** What you will do **
Copy out the text from every entry below word for word, and leave out the pictures.

** Records provided **
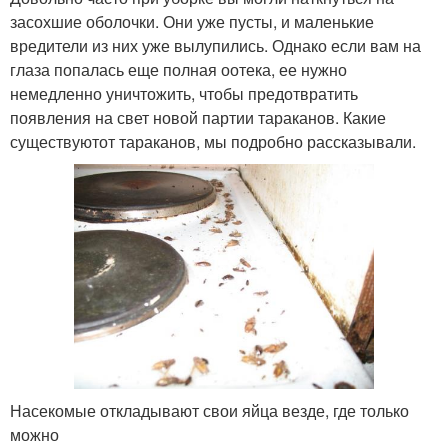
засохшие оболочки. Они уже пусты, и маленькие
вредители из них уже вылупились. Однако если вам на
глаза попалась еще полная оотека, ее нужно
немедленно уничтожить, чтобы предотвратить
появления на свет новой партии тараканов. Какие
существуютот тараканов, мы подробно рассказывали.
Насекомые откладывают свои яйца везде, где только
можно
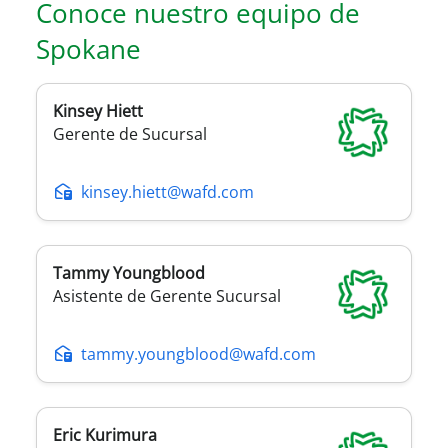
Conoce nuestro equipo de
Spokane
Kinsey
Hiett
Gerente de Sucursal
kinsey.hiett@wafd.com
Tammy
Youngblood
Asistente de Gerente Sucursal
tammy.youngblood@wafd.com
Eric
Kurimura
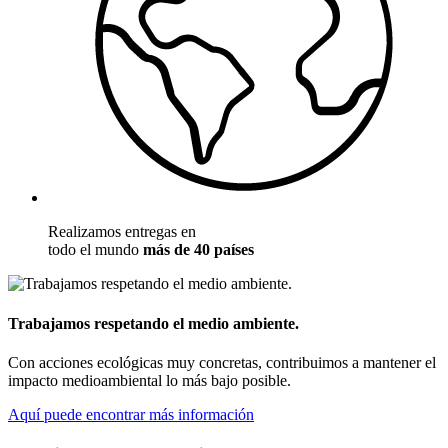
Realizamos entregas en
todo el mundo
más de 40 países
Trabajamos respetando el medio ambiente.
Con acciones ecológicas muy concretas, contribuimos a mantener el
impacto medioambiental lo más bajo posible.
Aquí puede encontrar más información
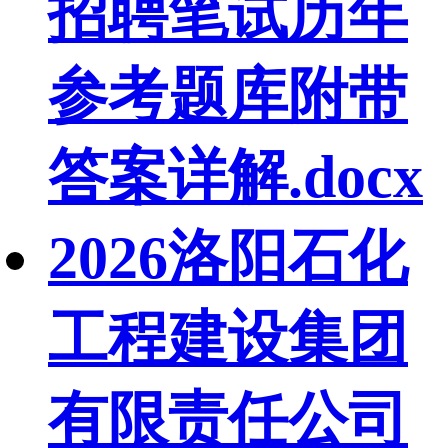
招聘笔试历年
参考题库附带
答案详解.docx
2026洛阳石化
工程建设集团
有限责任公司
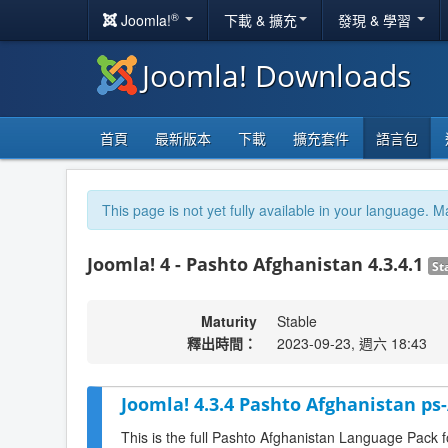
®
Joomla!
下載 & 擴充
發現 & 學習
Joomla! Downloads
首頁
最新版本
下載
擴充套件
語言包
This page is not yet fully available in your language. M
Joomla! 4 - Pashto Afghanistan 4.3.4.1
St
Maturity
Stable
釋出時間：
2023-09-23, 週六 18:43
Joomla! 4.3.4 Pashto Afghanistan ps
This is the full Pashto Afghanistan Language Pack f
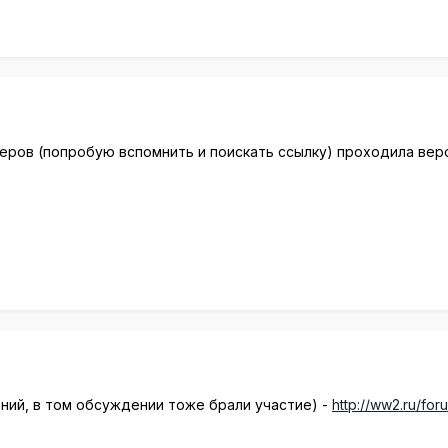
еров (попробую вспомнить и поискать ссылку) проходила верс
ений, в том обсуждении тоже брали участие) -
http://ww2.ru/f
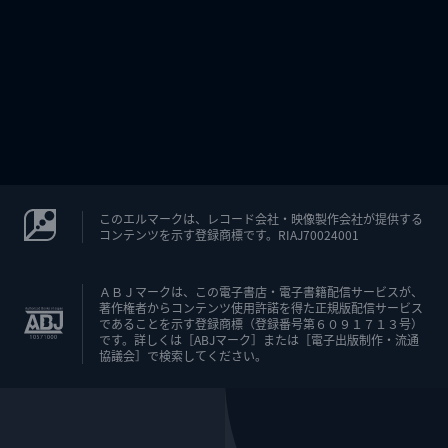
このエルマークは、レコード会社・映像製作会社が提供する
コンテンツを示す登録商標です。RIAJ70024001
ＡＢＪマークは、この電子書店・電子書籍配信サービスが、
著作権者からコンテンツ使用許諾を得た正規版配信サービス
であることを示す登録商標（登録番号第６０９１７１３号）
です。詳しくは［ABJマーク］または［電子出版制作・流通
協議会］で検索してください。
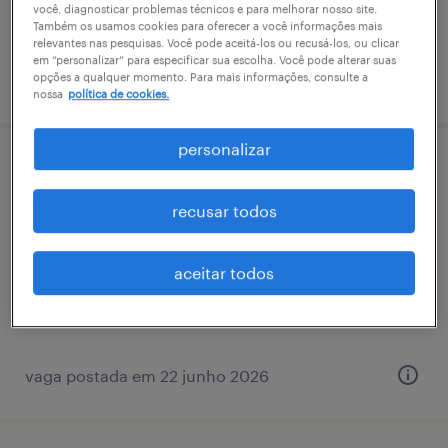
você, diagnosticar problemas técnicos e para melhorar nosso site.
R$500 - R$1,500 por mês
Também os usamos cookies para oferecer a você informações mais
relevantes nas pesquisas. Você pode aceitá-los ou recusá-los, ou clicar
em “personalizar” para especificar sua escolha. Você pode alterar suas
opções a qualquer momento. Para mais informações, consulte a
vaga postada em 9 março 2026
nossa
política de cookies.
personalizar
operador logístico iii - brasília
recusar todos
brasília, distrito federal
permanente
aceitar todos
vaga postada em 22 junho 2026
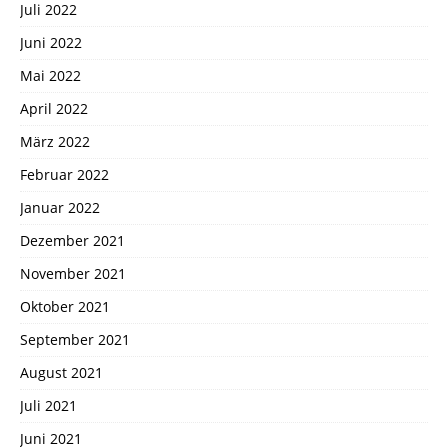
Juli 2022
Juni 2022
Mai 2022
April 2022
März 2022
Februar 2022
Januar 2022
Dezember 2021
November 2021
Oktober 2021
September 2021
August 2021
Juli 2021
Juni 2021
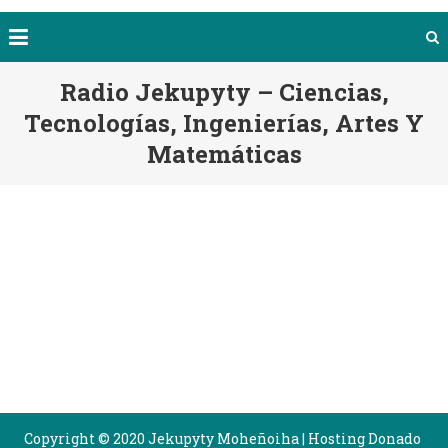
Radio Jekupyty – Ciencias,
Tecnologías, Ingenierías, Artes Y
Matemáticas
Copyright © 2020 Jekupyty Moheñoiha
|
Hosting Donado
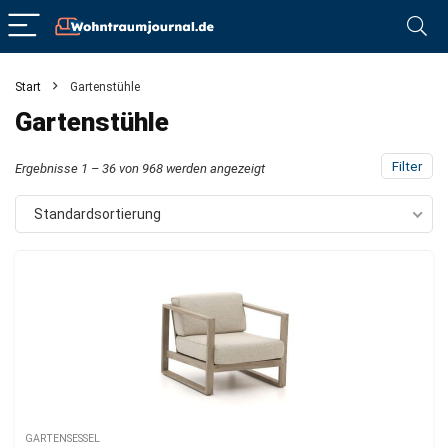
Start
Gartenstühle
Gartenstühle
Filter
Ergebnisse 1 – 36 von 968 werden angezeigt
Standardsortierung
GARTENSESSEL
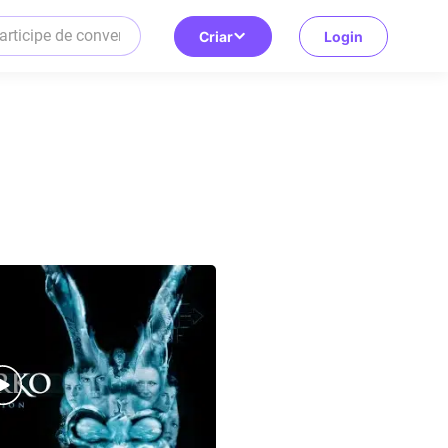
Criar
Login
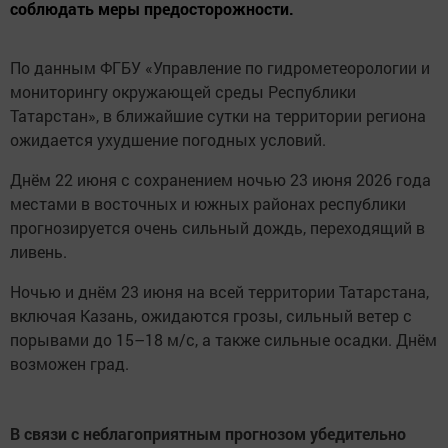
соблюдать меры предосторожности.
По данным ФГБУ «Управление по гидрометеорологии и
мониторингу окружающей среды Республики
Татарстан», в ближайшие сутки на территории региона
ожидается ухудшение погодных условий.
Днём 22 июня с сохранением ночью 23 июня 2026 года
местами в восточных и южных районах республики
прогнозируется очень сильный дождь, переходящий в
ливень.
Ночью и днём 23 июня на всей территории Татарстана,
включая Казань, ожидаются грозы, сильный ветер с
порывами до 15–18 м/с, а также сильные осадки. Днём
возможен град.
В связи с неблагоприятным прогнозом убедительно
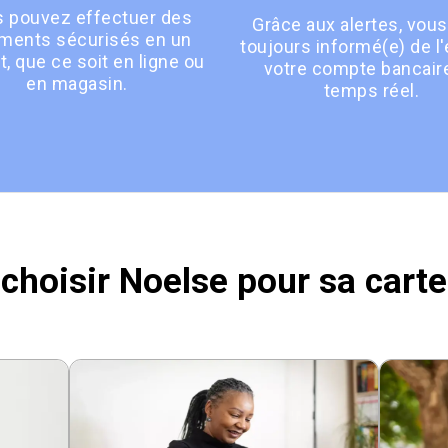
 pouvez effectuer des
Grâce aux alertes, vous
ments sécurisés en un
toujours informé(e) de l'
t, que ce soit en ligne ou
votre compte bancair
en magasin.
temps réel.
choisir Noelse pour sa carte 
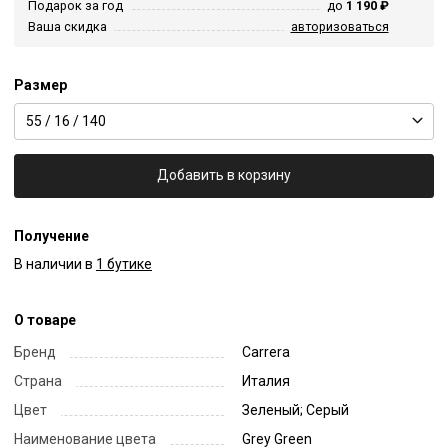
Подарок за год
до
1 190 ₽
Ваша скидка
авторизоваться
Размер
55 / 16 / 140
Добавить в корзину
Получение
В наличии в
1 бутике
О товаре
Бренд
Carrera
Страна
Италия
Цвет
Зеленый; Серый
Наименование цвета
Grey Green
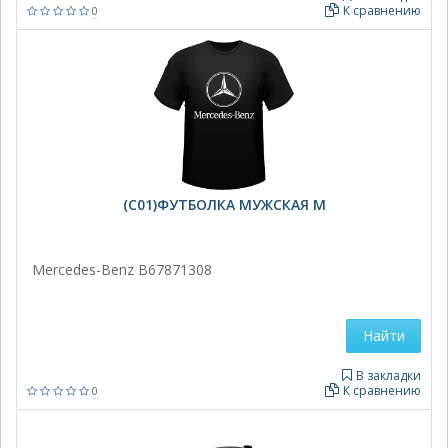
К сравнению
0
(C01)ФУТБОЛКА МУЖСКАЯ M
Mercedes-Benz B67871308
Найти
В закладки
К сравнению
0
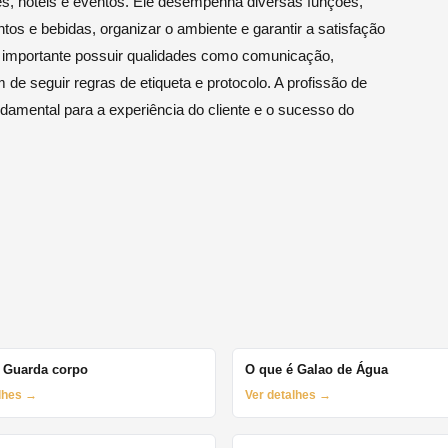
es, hotéis e eventos. Ele desempenha diversas funções,
ntos e bebidas, organizar o ambiente e garantir a satisfação
é importante possuir qualidades como comunicação,
 de seguir regras de etiqueta e protocolo. A profissão de
amental para a experiência do cliente e o sucesso do
 Guarda corpo
O que é Galao de Água
alhes →
Ver detalhes →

** Answer to this exercise **
засохшие оболочки. Они уже пусты, и маленькие
вредители из них уже вылупились. Однако если вам на
глаза попалась еще полная оотека, ее нужно
немедленно уничтожить, чтобы предотвратить
появления на свет новой партии тараканов. Какие
существуютот тараканов, мы подробно рассказывали.
Насекомые откладывают свои яйца везде, где только
можно
Conoce nuestro equipo de
Spokane
Kinsey
Hiett
Gerente de Sucursal
kinsey.hiett@wafd.com
Tammy
Youngblood
Asistente de Gerente Sucursal
tammy.youngblood@wafd.com
Eric
Kurimura
Realizamos entregas en
todo el mundo
más de 40 países
Trabajamos respetando el medio ambiente.
Con acciones ecológicas muy concretas, contribuimos a mantener el
impacto medioambiental lo más bajo posible.
Aquí puede encontrar más información
招聘笔试历年
参考题库附带
答案详解.docx
2026洛阳石化
工程建设集团
有限责任公司
®
Joomla!
下載 & 擴充
發現 & 學習
Joomla! Downloads
首頁
最新版本
下載
擴充套件
語言包
This page is not yet fully available in your language. M
Joomla! 4 - Pashto Afghanistan 4.3.4.1
St
Maturity
Stable
釋出時間：
2023-09-23, 週六 18:43
Joomla! 4.3.4 Pashto Afghanistan ps
This is the full Pashto Afghanistan Language Pack f
еров (попробую вспомнить и поискать ссылку) проходила верс
ений, в том обсуждении тоже брали участие) -
http://ww2.ru/f
このエルマークは、レコード会社・映像製作会社が提供する
コンテンツを示す登録商標です。RIAJ70024001
ＡＢＪマークは、この電子書店・電子書籍配信サービスが、
著作権者からコンテンツ使用許諾を得た正規版配信サービス
であることを示す登録商標（登録番号第６０９１７１３号）
です。詳しくは［ABJマーク］または［電子出版制作・流通
協議会］で検索してください。
você, diagnosticar problemas técnicos e para melhorar nosso site.
R$500 - R$1,500 por mês
Também os usamos cookies para oferecer a você informações mais
relevantes nas pesquisas. Você pode aceitá-los ou recusá-los, ou clicar
em “personalizar” para especificar sua escolha. Você pode alterar suas
opções a qualquer momento. Para mais informações, consulte a
vaga postada em 9 março 2026
nossa
política de cookies.
personalizar
operador logístico iii - brasília
recusar todos
brasília, distrito federal
permanente
aceitar todos
vaga postada em 22 junho 2026
Juli 2022
Juni 2022
Mai 2022
April 2022
März 2022
Februar 2022
Januar 2022
Dezember 2021
November 2021
Oktober 2021
September 2021
August 2021
Juli 2021
Juni 2021
Radio Jekupyty – Ciencias,
Tecnologías, Ingenierías, Artes Y
Matemáticas
Copyright © 2020 Jekupyty Moheñoiha
|
Hosting Donado
Start
Gartenstühle
Gartenstühle
Filter
Ergebnisse 1 – 36 von 968 werden angezeigt
Standardsortierung
GARTENSESSEL
Criar
Login
соблюдать меры предосторожности.
По данным ФГБУ «Управление по гидрометеорологии и
мониторингу окружающей среды Республики
Татарстан», в ближайшие сутки на территории региона
ожидается ухудшение погодных условий.
Днём 22 июня с сохранением ночью 23 июня 2026 года
местами в восточных и южных районах республики
прогнозируется очень сильный дождь, переходящий в
ливень.
Ночью и днём 23 июня на всей территории Татарстана,
включая Казань, ожидаются грозы, сильный ветер с
порывами до 15–18 м/с, а также сильные осадки. Днём
возможен град.
В связи с неблагоприятным прогнозом убедительно
 pouvez effectuer des
Grâce aux alertes, vous
ments sécurisés en un
toujours informé(e) de l'
t, que ce soit en ligne ou
votre compte bancair
en magasin.
temps réel.
choisir Noelse pour sa carte 
Подарок за год
до
1 190 ₽
Ваша скидка
авторизоваться
Размер
55 / 16 / 140
Добавить в корзину
Получение
В наличии в
1 бутике
О товаре
Бренд
Carrera
Страна
Италия
Цвет
Зеленый; Серый
Наименование цвета
Grey Green
К сравнению
0
(C01)ФУТБОЛКА МУЖСКАЯ M
Mercedes-Benz B67871308
Найти
В закладки
К сравнению
0
es, hotéis e eventos. Ele desempenha diversas funções,
ntos e bebidas, organizar o ambiente e garantir a satisfação
é importante possuir qualidades como comunicação,
 de seguir regras de etiqueta e protocolo. A profissão de
amental para a experiência do cliente e o sucesso do
 Guarda corpo
O que é Galao de Água
alhes →
Ver detalhes →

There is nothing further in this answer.